Pernyataan tersebut disampaikan Tri Adhianto di hadapan para pemangku kepentingan dalam Sidang Istimewa DPRD Kota Bekasi yang digelar di Ruang Rapat Paripurna, Gedung DPRD Kota Bekasi, Jalan Chairil Anwar No. 112, pada Selasa (10/03/2026).
Dalam sambutannya, ia menyampaikan apresiasi mendalam atas sinergi yang terjalin erat antara Pemerintah Kota (Pemkot) Bekasi dengan Pemerintah Provinsi (Pemprov) Jawa Barat.
Baca Juga: Profil Tokoh Nasional Nusron Wahid, Sang Organisatoris Ulung dari Pantura
Restu Gubernur di Balik Podium
Di sela-sela khidmatnya prosesi sidang paripurna, Tri mengungkapkan bahwa dirinya telah melakukan koordinasi langsung dengan Gubernur Jawa Barat, Dedi Mulyadi. Dalam perbincangan singkat tersebut, pria yang akrab disapa KDM itu menyatakan komitmennya untuk mendukung pembangunan infrastruktur olahraga di Kota Bekasi.

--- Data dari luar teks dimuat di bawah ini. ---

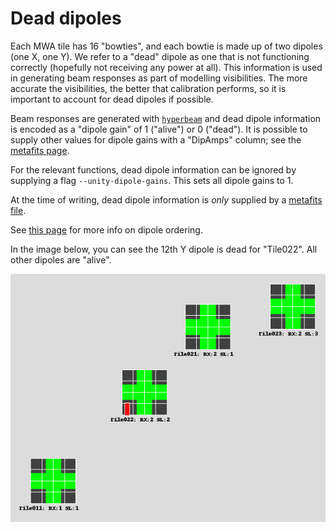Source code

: # Dead dipoles

Each MWA tile has 16 "bowties", and each bowtie is made up of two dipoles (one
X, one Y). We refer to a "dead" dipole as one that is not functioning correctly
(hopefully not receiving any power at all). This information is used in
generating beam responses as part of modelling visibilities. The more accurate
the visibilities, the better that calibration performs, so it is important to
account for dead dipoles if possible.

Beam responses are generated with
[`hyperbeam`](https://github.com/MWATelescope/mwa_hyperbeam) and dead dipole
information is encoded as a "dipole gain" of 1 ("alive") or 0 ("dead"). It is
possible to supply other values for dipole gains with a "DipAmps" column; see
the [metafits page](metafits.md).

For the relevant functions, dead dipole information can be ignored by supplying
a flag `--unity-dipole-gains`. This sets all dipole gains to 1.

At the time of writing, dead dipole information is *only* supplied by a
[metafits file](metafits.md).

See [this
page](https://wiki.mwatelescope.org/pages/viewpage.action?pageId=48005139) for
more info on dipole ordering.

In the image below, you can see the 12th Y dipole is dead for "Tile022". All
other dipoles are "alive".

![](dead_dipoles.jpg)

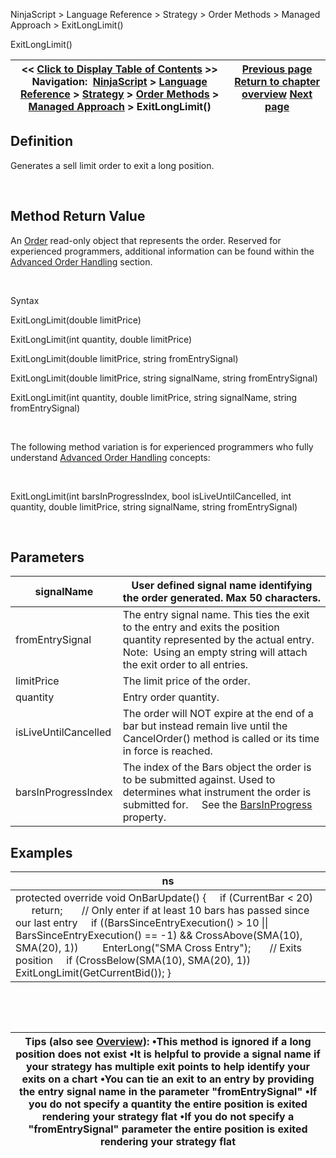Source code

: ﻿


NinjaScript \> Language Reference \> Strategy \> Order Methods \> Managed Approach \> ExitLongLimit()






















ExitLongLimit()







| \<\< [Click to Display Table of Contents](exitlonglimit.md) \>\> **Navigation:**     [NinjaScript](ninjascript.md) \> [Language Reference](language_reference_wip.md) \> [Strategy](strategy.md) \> [Order Methods](order_methods.md) \> [Managed Approach](managed_approach.md) \> ExitLongLimit() | [Previous page](exitlong.md) [Return to chapter overview](managed_approach.md) [Next page](exitlongmit.md) |
| --- | --- |











## Definition


Generates a sell limit order to exit a long position.


 


## Method Return Value


An [Order](order.md) read\-only object that represents the order. Reserved for experienced programmers, additional information can be found within the [Advanced Order Handling](advanced_order_handling.md) section.   

 


Syntax   

ExitLongLimit(double limitPrice)


ExitLongLimit(int quantity, double limitPrice)   

ExitLongLimit(double limitPrice, string fromEntrySignal)


ExitLongLimit(double limitPrice, string signalName, string fromEntrySignal)


ExitLongLimit(int quantity, double limitPrice, string signalName, string fromEntrySignal)


 


The following method variation is for experienced programmers who fully understand [Advanced Order Handling](advanced_order_handling.md) concepts:


 


ExitLongLimit(int barsInProgressIndex, bool isLiveUntilCancelled, int quantity, double limitPrice, string signalName, string fromEntrySignal)


 


## Parameters




| signalName | User defined signal name identifying the order generated. Max 50 characters. |
| --- | --- |
| fromEntrySignal | The entry signal name. This ties the exit to the entry and exits the position quantity represented by the actual entry.    Note:  Using an empty string will attach the exit order to all entries. |
| limitPrice | The limit price of the order. |
| quantity | Entry order quantity. |
| isLiveUntilCancelled | The order will NOT expire at the end of a bar but instead remain live until the CancelOrder() method is called or its time in force is reached. |
| barsInProgressIndex | The index of the Bars object the order is to be submitted against. Used to determines what instrument the order is submitted for.      See the [BarsInProgress](barsinprogress.md) property. |



## 


## 


## Examples




| ns |
| --- |
| protected override void OnBarUpdate() {      if (CurrentBar \< 20)          return;        // Only enter if at least 10 bars has passed since our last entry      if ((BarsSinceEntryExecution() \> 10 \|\| BarsSinceEntryExecution() \=\= \-1) \&\& CrossAbove(SMA(10), SMA(20), 1))          EnterLong("SMA Cross Entry");        // Exits position      if (CrossBelow(SMA(10), SMA(20), 1))          ExitLongLimit(GetCurrentBid()); } |



   

 




| Tips (also see [Overview](managed_approach.md)): •This method is ignored if a long position does not exist •It is helpful to provide a signal name if your strategy has multiple exit points to help identify your exits on a chart •You can tie an exit to an entry by providing the entry signal name in the parameter "fromEntrySignal" •If you do not specify a quantity the entire position is exited rendering your strategy flat •If you do not specify a "fromEntrySignal" parameter the entire position is exited rendering your strategy flat |
| --- |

“Alhamdulillah, setelah Lapangan Padurenan di Mustika Jaya sukses diresmikan, Gubernur Jawa Barat juga berencana membangun lapangan kedua di wilayah Pondok Gede. Ini adalah bentuk nyata dukungan Pemprov terhadap kualitas hidup warga Bekasi,” ujar Tri Adhianto disambut riuh tepuk tangan peserta sidang.
Melanjutkan Sukses Lapangan Padurenan
Rencana pembangunan di Pondok Gede ini merupakan kelanjutan dari program revitalisasi ruang publik yang telah berjalan. Sebelumnya, pada 18 Februari 2026, kolaborasi Pemprov Jabar dan Pemkot Bekasi telah membuahkan hasil dengan peresmian Lapangan Padurenan di Kecamatan Mustika Jaya.
Kala itu, momen peresmian berlangsung hangat dengan aksi Gubernur Jabar dan Wali Kota yang turun langsung menjajal rumput lapangan dalam pertandingan sepak bola bersama warga. Filosofi di balik pembangunan ini menurut Tri bukan sekadar estetika kota, melainkan penciptaan ruang yang inklusif.
Manfaat Strategis Pembangunan Lapangan:
- Sarana Interaksi Sosial: Menjadi pusat keramaian baru yang mempererat silaturahmi antarwarga.
- Pengembangan Bakat: Wadah bagi generasi muda untuk mengasah kemampuan di bidang olahraga secara gratis dan layak.
- Ruang Terbuka Hijau (RTH): Membantu menjaga keseimbangan ekosistem urban di wilayah padat penduduk.
- Aktivitas Positif: Mencegah kenakalan remaja dengan menyediakan fasilitas kegiatan yang sehat dan terarah.
Visi Kota Ramah Olahraga
Tri Adhianto menekankan bahwa perluasan fasilitas olahraga di wilayah Pondok Gede sangat mendesak mengingat tingginya mobilitas dan jumlah penduduk di area tersebut. Ia berharap keberadaan lapangan ini nantinya dapat menjadi oase bagi masyarakat di tengah padatnya aktivitas perkotaan.
Baca Juga: Wali Kota Bekasi Minta Tangan Dingin KDM Tuntaskan Sengketa Aset Perbatasan
"Kami ingin memastikan bahwa setiap sudut Kota Bekasi memiliki ruang publik yang representatif. Lapangan olahraga bukan hanya soal fisik bangunan, tapi soal membangun raga dan jiwa warga Bekasi agar lebih sehat dan bahagia," pungkasnya.
Pemerintah Kota Bekasi menargetkan koordinasi teknis terkait lahan dan desain lapangan di Pondok Gede ini dapat segera difinalisasi agar proses pengerjaan bisa dilakukan dalam waktu dekat.